General introduction

As with the Penn Historical Corpora, our primary goal has been to create an annotation system that facilitates automated searches rather than to give a correct linguistic analysis of each sentence, which in many cases is unworkable and in some cases (due to structural and morphosyntactic ambiguity, inaudible material, or other reasons) downright impossible.
We have tried to plan our system so that at each stage of the annotation, information can be added in a monotonic way. That is, we want any future revisions of the bracketed structures always to add information, never to change it. This goal requires us to avoid judgments that are subjective or error-prone.
As much as possible, we have tried to avoid making decisions that would be controversial, whether with regard to text interpretation or to linguistic theory. In doubtful cases, we either avoid specifying structure, or we use default rules to decide the case for search purposes. An example of the first strategy concerns VPs.

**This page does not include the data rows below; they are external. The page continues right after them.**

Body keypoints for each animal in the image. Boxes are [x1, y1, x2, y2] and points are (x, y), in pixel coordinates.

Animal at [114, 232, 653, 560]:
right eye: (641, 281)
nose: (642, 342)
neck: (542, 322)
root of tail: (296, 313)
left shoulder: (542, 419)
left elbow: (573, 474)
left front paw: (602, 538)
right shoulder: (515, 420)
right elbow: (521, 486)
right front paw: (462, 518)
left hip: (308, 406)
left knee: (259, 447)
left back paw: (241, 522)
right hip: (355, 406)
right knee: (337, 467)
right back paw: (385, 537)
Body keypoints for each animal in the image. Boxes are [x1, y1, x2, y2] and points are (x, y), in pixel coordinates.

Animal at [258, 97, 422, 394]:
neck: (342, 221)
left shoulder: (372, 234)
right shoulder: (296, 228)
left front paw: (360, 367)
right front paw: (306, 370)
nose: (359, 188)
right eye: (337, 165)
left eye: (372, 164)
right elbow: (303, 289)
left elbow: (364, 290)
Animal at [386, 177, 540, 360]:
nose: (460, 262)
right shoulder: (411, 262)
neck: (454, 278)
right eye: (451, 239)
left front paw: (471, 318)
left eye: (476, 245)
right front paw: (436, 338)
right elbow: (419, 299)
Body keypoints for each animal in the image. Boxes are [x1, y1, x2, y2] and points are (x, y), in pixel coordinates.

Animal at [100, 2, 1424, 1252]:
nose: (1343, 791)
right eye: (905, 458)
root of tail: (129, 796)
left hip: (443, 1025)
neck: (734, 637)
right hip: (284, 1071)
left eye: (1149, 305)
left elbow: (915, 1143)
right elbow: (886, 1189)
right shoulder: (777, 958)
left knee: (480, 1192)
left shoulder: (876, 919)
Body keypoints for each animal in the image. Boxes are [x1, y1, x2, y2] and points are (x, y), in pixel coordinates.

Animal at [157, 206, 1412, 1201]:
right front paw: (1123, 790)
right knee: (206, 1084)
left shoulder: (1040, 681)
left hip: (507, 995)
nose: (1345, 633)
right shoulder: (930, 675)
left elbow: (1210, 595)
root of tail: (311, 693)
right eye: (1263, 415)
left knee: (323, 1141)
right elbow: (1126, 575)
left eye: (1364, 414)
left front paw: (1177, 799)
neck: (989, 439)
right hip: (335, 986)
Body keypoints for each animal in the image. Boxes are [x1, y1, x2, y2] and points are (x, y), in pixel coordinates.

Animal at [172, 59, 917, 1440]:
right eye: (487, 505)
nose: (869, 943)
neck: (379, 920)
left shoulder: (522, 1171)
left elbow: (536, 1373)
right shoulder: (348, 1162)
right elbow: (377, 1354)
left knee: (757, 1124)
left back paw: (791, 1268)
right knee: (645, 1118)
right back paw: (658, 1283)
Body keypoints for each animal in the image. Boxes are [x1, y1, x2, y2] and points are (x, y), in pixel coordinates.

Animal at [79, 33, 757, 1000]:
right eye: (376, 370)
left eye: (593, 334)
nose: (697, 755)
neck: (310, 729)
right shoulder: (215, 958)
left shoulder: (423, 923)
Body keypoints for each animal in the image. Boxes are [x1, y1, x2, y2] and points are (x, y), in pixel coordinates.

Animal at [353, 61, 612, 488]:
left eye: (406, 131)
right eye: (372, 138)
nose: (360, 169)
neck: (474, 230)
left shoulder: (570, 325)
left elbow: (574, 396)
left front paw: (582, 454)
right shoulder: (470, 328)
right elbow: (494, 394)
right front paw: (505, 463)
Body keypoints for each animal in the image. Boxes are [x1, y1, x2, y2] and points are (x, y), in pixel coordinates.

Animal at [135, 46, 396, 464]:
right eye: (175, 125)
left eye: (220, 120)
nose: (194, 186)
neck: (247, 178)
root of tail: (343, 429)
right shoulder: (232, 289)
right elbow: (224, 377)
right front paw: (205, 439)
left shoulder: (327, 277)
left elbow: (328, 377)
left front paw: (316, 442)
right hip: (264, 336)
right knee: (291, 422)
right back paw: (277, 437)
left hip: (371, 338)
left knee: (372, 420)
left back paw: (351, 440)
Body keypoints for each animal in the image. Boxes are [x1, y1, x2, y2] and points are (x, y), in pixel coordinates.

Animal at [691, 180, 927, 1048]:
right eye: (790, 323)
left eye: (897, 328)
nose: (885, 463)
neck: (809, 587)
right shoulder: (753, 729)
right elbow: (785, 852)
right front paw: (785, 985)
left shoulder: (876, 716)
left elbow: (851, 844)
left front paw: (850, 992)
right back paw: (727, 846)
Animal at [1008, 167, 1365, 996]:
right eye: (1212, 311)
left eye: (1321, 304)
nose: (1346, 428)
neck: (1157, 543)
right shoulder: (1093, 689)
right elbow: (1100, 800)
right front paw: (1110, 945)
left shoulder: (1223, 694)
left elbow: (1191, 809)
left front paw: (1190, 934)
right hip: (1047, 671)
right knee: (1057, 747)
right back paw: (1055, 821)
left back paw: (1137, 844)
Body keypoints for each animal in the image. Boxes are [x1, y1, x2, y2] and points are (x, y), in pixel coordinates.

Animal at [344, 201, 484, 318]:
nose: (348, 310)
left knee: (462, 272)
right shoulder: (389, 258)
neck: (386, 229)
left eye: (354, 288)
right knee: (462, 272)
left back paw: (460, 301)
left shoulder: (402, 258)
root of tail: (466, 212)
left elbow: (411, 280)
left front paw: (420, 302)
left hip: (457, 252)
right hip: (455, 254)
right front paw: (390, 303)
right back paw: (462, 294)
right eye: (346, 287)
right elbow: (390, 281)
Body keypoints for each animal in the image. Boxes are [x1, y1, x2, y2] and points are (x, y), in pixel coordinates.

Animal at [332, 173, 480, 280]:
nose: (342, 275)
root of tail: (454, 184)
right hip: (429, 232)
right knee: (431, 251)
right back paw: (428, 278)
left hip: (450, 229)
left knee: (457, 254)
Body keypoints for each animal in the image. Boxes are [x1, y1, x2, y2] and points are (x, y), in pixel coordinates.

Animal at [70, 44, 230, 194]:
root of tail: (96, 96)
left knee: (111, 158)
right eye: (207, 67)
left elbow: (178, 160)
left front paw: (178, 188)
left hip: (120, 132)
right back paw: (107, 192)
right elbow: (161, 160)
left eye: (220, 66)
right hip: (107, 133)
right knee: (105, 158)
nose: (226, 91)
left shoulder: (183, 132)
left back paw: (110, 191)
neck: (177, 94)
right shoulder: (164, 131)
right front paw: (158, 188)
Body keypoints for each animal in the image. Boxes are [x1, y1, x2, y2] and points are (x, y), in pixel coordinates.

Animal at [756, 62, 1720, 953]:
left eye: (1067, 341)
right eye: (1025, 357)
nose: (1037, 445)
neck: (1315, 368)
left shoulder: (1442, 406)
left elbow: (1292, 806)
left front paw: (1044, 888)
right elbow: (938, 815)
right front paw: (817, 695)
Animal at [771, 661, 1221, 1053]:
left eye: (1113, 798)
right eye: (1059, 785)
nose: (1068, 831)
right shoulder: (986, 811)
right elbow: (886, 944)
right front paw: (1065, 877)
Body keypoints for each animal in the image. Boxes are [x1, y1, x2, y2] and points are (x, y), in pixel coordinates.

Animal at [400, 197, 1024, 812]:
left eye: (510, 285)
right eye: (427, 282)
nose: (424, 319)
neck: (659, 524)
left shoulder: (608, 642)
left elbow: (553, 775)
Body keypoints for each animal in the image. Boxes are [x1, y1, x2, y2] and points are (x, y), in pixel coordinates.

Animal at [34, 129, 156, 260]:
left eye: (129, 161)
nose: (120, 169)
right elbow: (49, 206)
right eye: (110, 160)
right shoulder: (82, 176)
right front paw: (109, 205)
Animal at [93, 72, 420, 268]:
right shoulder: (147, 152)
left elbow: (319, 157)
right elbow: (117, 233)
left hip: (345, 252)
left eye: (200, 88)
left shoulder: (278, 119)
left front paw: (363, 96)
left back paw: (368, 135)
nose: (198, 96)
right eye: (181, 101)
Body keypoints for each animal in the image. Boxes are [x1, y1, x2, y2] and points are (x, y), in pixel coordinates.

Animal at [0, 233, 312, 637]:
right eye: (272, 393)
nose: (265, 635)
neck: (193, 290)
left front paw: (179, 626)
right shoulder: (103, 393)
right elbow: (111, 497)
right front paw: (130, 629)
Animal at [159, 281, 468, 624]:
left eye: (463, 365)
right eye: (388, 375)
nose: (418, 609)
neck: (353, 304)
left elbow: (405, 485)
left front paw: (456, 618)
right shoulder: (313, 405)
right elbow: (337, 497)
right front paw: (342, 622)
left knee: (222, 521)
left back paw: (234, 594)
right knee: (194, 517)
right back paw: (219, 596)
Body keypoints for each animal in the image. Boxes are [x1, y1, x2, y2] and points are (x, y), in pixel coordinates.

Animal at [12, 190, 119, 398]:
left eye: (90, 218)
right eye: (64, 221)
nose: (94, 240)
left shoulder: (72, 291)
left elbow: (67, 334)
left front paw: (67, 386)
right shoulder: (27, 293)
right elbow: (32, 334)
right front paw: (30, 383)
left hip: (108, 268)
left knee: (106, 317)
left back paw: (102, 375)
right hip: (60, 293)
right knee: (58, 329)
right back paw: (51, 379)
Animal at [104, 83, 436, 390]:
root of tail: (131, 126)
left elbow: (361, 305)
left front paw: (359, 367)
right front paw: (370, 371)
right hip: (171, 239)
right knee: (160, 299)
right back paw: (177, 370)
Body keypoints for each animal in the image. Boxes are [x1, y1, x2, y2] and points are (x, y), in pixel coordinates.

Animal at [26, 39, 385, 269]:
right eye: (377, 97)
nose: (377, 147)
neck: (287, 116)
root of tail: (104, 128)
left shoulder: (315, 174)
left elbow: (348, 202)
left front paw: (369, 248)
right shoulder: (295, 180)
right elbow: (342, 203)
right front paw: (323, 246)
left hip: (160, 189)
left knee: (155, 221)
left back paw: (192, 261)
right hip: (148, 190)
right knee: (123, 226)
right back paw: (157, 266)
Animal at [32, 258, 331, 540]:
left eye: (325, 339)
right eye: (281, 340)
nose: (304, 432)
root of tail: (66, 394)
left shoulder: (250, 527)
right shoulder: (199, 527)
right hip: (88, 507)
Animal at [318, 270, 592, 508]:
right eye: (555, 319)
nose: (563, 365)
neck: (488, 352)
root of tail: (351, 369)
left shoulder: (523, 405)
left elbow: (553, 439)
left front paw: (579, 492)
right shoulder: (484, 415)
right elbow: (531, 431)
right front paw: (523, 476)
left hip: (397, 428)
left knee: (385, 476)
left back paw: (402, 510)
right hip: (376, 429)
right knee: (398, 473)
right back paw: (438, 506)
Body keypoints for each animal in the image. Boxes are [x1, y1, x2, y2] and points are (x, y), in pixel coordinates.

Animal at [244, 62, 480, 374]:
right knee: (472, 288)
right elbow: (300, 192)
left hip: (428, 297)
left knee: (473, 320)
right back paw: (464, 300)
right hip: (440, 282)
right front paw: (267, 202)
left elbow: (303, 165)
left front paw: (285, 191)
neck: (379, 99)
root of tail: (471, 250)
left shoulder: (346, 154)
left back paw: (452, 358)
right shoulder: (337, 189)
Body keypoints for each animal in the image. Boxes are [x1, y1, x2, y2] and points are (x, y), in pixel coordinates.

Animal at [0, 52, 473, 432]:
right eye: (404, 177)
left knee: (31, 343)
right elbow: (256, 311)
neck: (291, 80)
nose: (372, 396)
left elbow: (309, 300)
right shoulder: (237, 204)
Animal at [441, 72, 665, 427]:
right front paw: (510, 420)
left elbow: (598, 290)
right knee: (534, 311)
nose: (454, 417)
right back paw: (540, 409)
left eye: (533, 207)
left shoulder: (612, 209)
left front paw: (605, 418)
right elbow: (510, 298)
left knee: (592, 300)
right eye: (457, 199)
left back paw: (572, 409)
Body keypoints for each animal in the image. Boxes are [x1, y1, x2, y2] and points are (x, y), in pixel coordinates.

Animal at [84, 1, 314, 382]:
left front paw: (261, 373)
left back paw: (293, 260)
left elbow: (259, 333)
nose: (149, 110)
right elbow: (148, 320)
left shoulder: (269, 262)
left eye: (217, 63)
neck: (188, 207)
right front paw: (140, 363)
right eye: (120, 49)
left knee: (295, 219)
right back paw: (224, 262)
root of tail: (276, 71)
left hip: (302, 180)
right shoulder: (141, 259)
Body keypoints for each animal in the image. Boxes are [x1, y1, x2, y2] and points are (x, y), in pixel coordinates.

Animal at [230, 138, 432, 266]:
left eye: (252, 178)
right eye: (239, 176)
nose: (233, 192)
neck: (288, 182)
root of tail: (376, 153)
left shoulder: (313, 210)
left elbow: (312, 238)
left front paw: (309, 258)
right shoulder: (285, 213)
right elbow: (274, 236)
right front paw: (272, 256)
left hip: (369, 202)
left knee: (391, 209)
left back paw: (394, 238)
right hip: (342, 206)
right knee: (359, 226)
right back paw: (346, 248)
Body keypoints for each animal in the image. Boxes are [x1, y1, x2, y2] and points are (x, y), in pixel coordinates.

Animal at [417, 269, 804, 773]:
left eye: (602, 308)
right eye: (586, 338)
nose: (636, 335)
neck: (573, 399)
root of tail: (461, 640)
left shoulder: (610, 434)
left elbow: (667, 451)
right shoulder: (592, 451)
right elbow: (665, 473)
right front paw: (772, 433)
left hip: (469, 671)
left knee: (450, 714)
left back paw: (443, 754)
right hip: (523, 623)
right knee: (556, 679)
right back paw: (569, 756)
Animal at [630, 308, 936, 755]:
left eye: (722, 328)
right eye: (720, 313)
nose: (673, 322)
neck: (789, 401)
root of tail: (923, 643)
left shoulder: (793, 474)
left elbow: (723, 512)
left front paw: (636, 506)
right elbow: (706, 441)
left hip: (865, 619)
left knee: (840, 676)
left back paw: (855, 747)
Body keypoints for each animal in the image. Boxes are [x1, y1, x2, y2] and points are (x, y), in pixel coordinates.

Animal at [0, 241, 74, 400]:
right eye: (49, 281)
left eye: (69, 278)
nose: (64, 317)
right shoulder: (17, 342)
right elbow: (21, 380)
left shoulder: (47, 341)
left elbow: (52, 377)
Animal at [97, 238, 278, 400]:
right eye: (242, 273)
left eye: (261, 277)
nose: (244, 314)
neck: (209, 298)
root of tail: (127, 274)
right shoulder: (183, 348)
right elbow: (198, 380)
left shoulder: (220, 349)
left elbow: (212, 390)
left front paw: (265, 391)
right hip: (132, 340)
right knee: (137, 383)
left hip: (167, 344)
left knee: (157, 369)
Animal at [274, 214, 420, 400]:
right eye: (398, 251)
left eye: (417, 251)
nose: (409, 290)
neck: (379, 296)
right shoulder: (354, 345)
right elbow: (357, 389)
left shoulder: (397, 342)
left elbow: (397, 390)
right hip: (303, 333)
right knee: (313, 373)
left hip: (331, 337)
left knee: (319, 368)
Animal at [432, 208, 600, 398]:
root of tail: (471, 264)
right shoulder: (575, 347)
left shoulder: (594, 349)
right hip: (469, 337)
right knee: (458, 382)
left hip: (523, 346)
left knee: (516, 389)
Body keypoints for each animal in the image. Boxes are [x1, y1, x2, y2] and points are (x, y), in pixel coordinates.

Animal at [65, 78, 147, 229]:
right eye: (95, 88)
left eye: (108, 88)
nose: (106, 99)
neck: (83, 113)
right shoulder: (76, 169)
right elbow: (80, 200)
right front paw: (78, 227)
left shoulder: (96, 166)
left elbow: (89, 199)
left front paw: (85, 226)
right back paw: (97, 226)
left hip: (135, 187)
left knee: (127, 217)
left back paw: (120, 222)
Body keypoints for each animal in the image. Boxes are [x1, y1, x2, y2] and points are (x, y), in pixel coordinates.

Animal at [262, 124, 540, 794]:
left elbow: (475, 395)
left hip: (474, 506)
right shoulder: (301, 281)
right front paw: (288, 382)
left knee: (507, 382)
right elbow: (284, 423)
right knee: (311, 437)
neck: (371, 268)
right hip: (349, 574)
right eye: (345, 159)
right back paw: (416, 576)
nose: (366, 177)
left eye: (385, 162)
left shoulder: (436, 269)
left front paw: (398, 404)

These are normally not indicated in the corpus, since VP boundaries are normally indeterminate. This is clearly the case in Middle English, which allows scrambling and where the internal structure of the VP is variable and changing. But even in modern English, there are many cases in which it is not clear whether some phrase attaches as a daughter of VP or higher up in the tree. An example of the second strategy concerns PP attachment. Whenever it is unclear where a PP attaches, we attach it by default as high as possible.